Email Signatures
November 6th, 2009 | Industry
A picture is worth a thousand words, but sometimes you don’t need a thousand words to say what you need to say.
When it comes to email signatures I can see the appeal to have your logo in there. I used to do it! I used to spend hours testing different ways of embedding the image to work with the widest range of clients possible – but it didn’t always work, and it often required the audience to “allow” images.
Only once in three years of running my own company have I earned business simply because someone liked my logo (not that it was seen by them in an email). I don’t see that adding it in the signature will add any ROI or glorious tales of victory , it could only create problems.
Look at the message you’re sending.
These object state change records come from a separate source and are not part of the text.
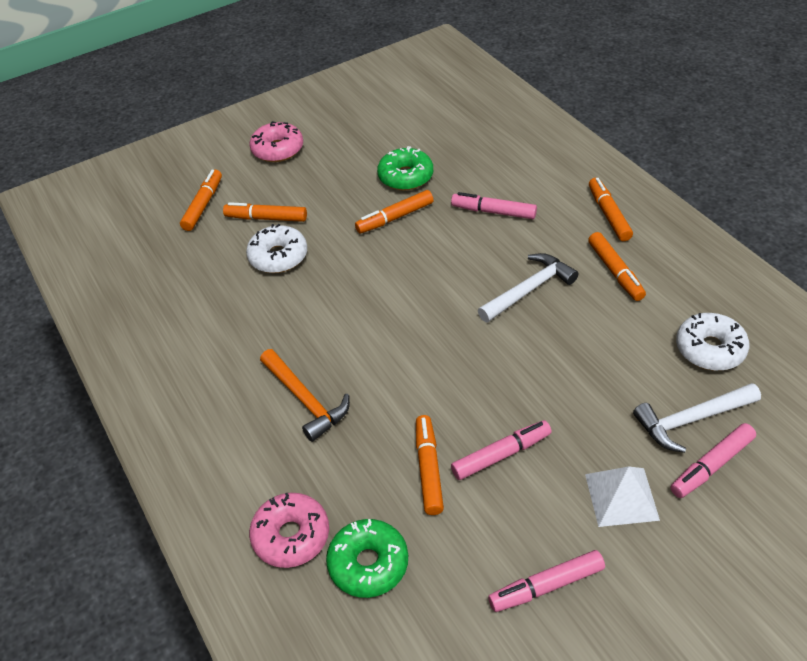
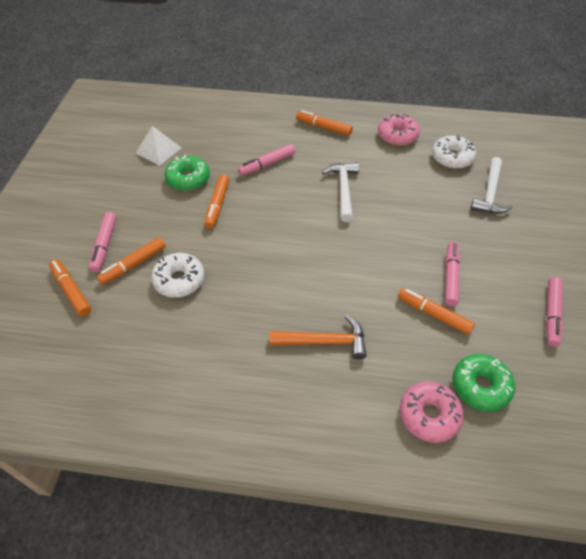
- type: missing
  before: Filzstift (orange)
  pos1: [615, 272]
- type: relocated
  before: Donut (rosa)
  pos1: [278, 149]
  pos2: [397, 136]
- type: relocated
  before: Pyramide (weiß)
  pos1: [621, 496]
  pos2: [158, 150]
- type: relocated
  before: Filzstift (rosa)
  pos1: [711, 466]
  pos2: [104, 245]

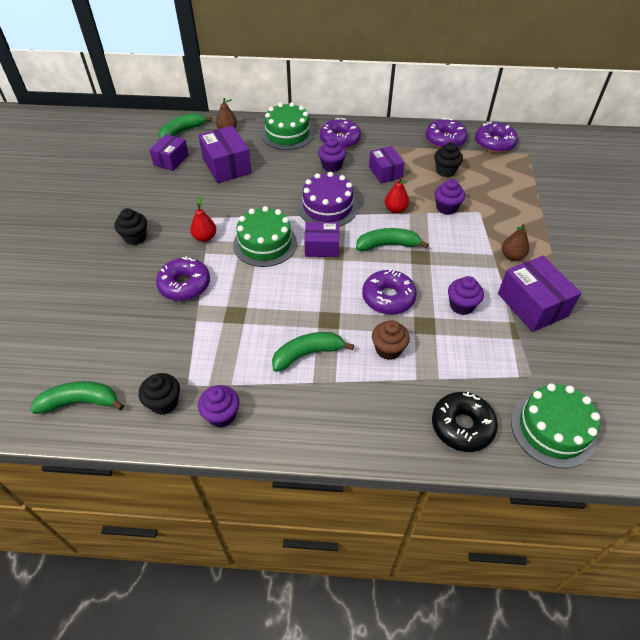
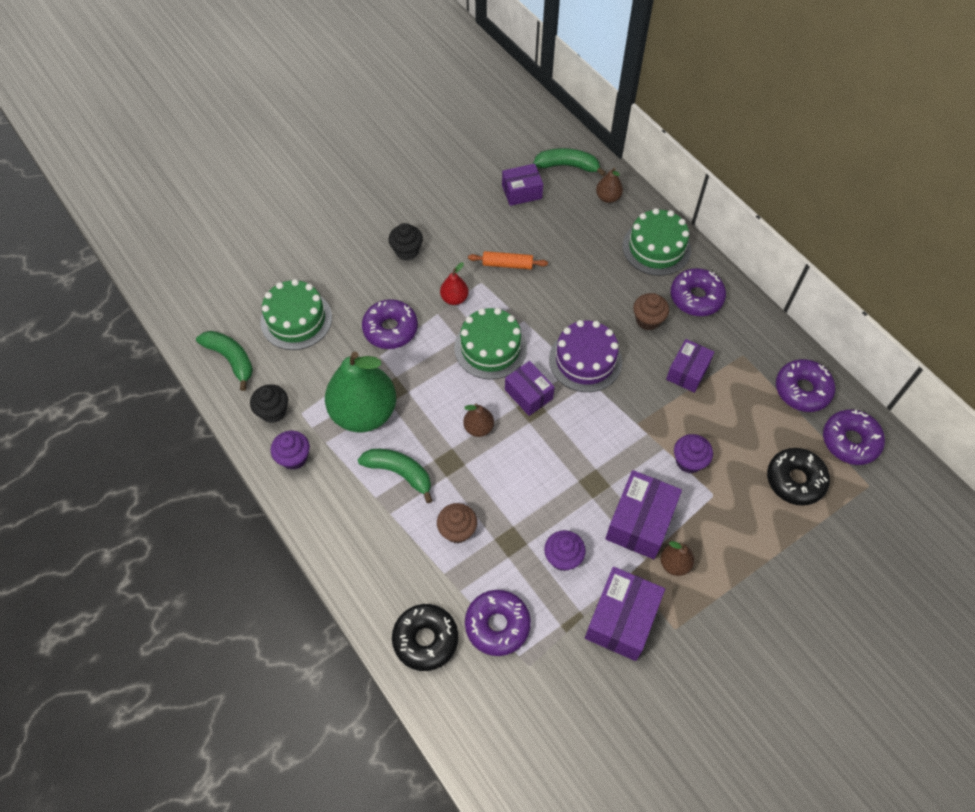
- type: missing
  before: Banane (grün)
  pos1: [388, 245]
- type: missing
  before: Birne (rot)
  pos1: [395, 209]
- type: missing
  before: Muffin (schwarz)
  pos1: [445, 171]
- type: appeared
  after: Birne (grün)
  pos2: [364, 413]
- type: appeared
  after: Birne (braun)
  pos2: [478, 428]
- type: appeared
  after: Nudelholz (orange)
  pos2: [507, 264]
- type: appeared
  after: Donut (schwarz)
  pos2: [795, 480]
- type: relocated
  before: Schachtel (lila)
  pos1: [227, 166]
  pos2: [640, 522]
- type: relocated
  before: Donut (lila)
  pos1: [388, 298]
  pos2: [497, 625]
- type: relocated
  before: Kuchen (grün)
  pos1: [553, 429]
  pos2: [296, 319]
- type: colour
  before: Muffin (lila)
  after: Muffin (braun)
  pos1: [331, 166]
  pos2: [648, 320]

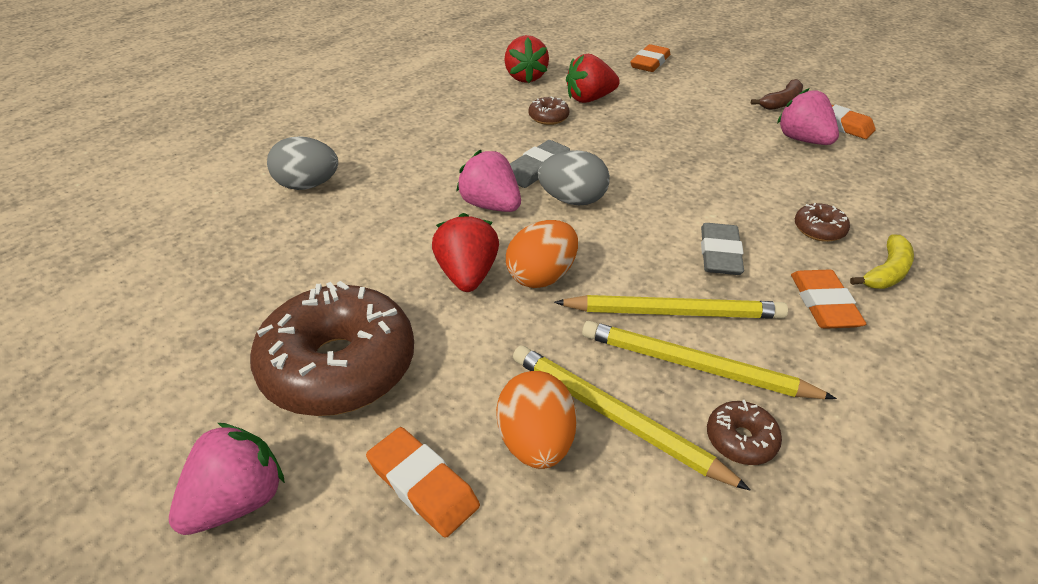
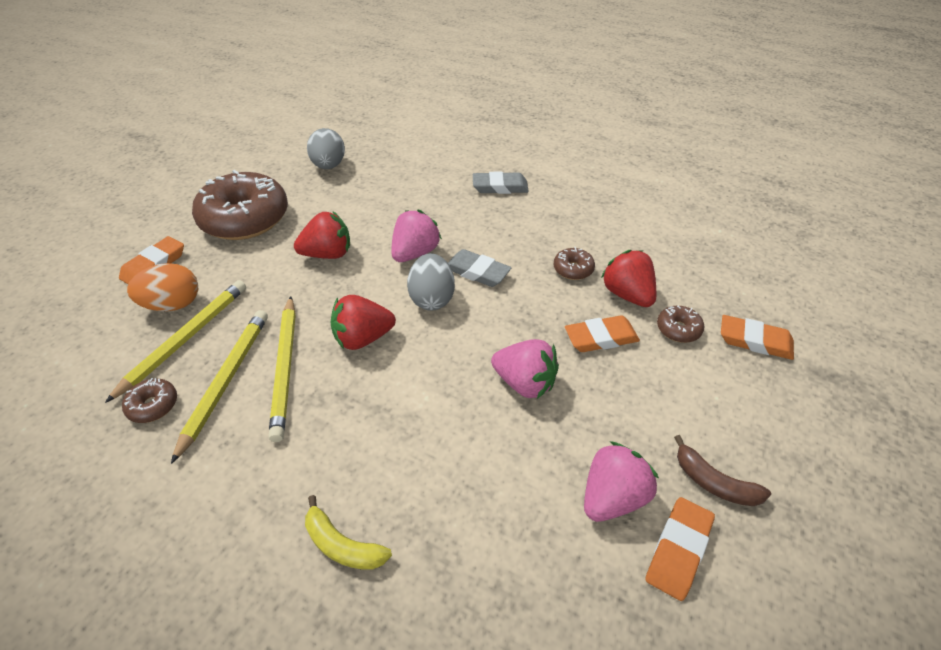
- type: missing
  before: Ei (orange)
  pos1: [541, 276]
- type: relocated
  before: Erdbeere (rosa)
  pos1: [237, 501]
  pos2: [524, 383]
- type: relocated
  before: Ei (grau)
  pos1: [307, 185]
  pos2: [329, 166]
- type: relocated
  before: Erdbeere (rot)
  pos1: [525, 77]
  pos2: [363, 338]
- type: relocated
  before: Radiergummi (grau)
  pos1: [720, 254]
  pos2: [500, 187]
- type: relocated
  before: Radiergummi (orange)
  pos1: [824, 304]
  pos2: [601, 338]
- type: relocated
  before: Donut (braun)
  pos1: [819, 230]
  pos2: [678, 329]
Sometimes you only get one first impression.
Worse case scenario is the attached image will make your email look like the worst form of spam; a phishing attack. This doesn’t happen often, but one person I know (who uses Mac Mail I believe) has this routinely happen to their messages to me. If your first impression is spammy, it fails! If the user even sees it, they will associate it with the most malicious form of junk they receive.
Obviously, the phishing phenomenon doesn’t always happen (if it did I wouldn’t have to explain the virtues of avoiding images). Images in signatures aren’t a best-practice for a couple other reasons.
• I often find myself asking “Where’s that email from so-and-so with the PDF attachment?” Suddenly the attachment icon notice is of no use, since all messages from that user have attachments. Every email I get with an image in the signature has an attachment icon because of that signature image.
• Even small images are a few kilobytes. This space ads up. If I was working in an office that enforced images in the signature I might get hundreds of inter-office emails weekly. This accumulated space leaves you stuck with a slower system, and large archives.
• Some images are too large physically. Some users might be reading your emails on mobile devices. Many signature emails are over 320px, and this will cause scrolling on most smartphones (I’ve even seen an extreme case where the signature image was 1152px which was ‘breaking’ my Gmail in my 1280px desktop browser!).
Here are some real world examples of text signatures in action from relatively big players:
Paul Boag is a popular podcaster, author, conference speaker and is a principal at Headscape.
Gary Vaynerchuk is “the wine guy”, a podcaster, social media advisor, consultant and an author
Norma is an Art Director from Henderson Bas, one of the big agencies from TO.
You’ll note they’re just simple straight up text. Text is simple and beautiful. Text readers can read them, they work the SAME way regardless of browser, OS or mail client. Text never breaks, it’s the smallest and easiest way to communicate with readers in light of so many technical obstacles that could become barriers.
9 times out of 10 email images don’t make or break the signature and can be removed with no further modification to the signature. Removing them removes clutter and gives the reader only one simple thing to read: your name, and maybe how to contact you.
Sometimes, simplicity is worth more than a thousand words.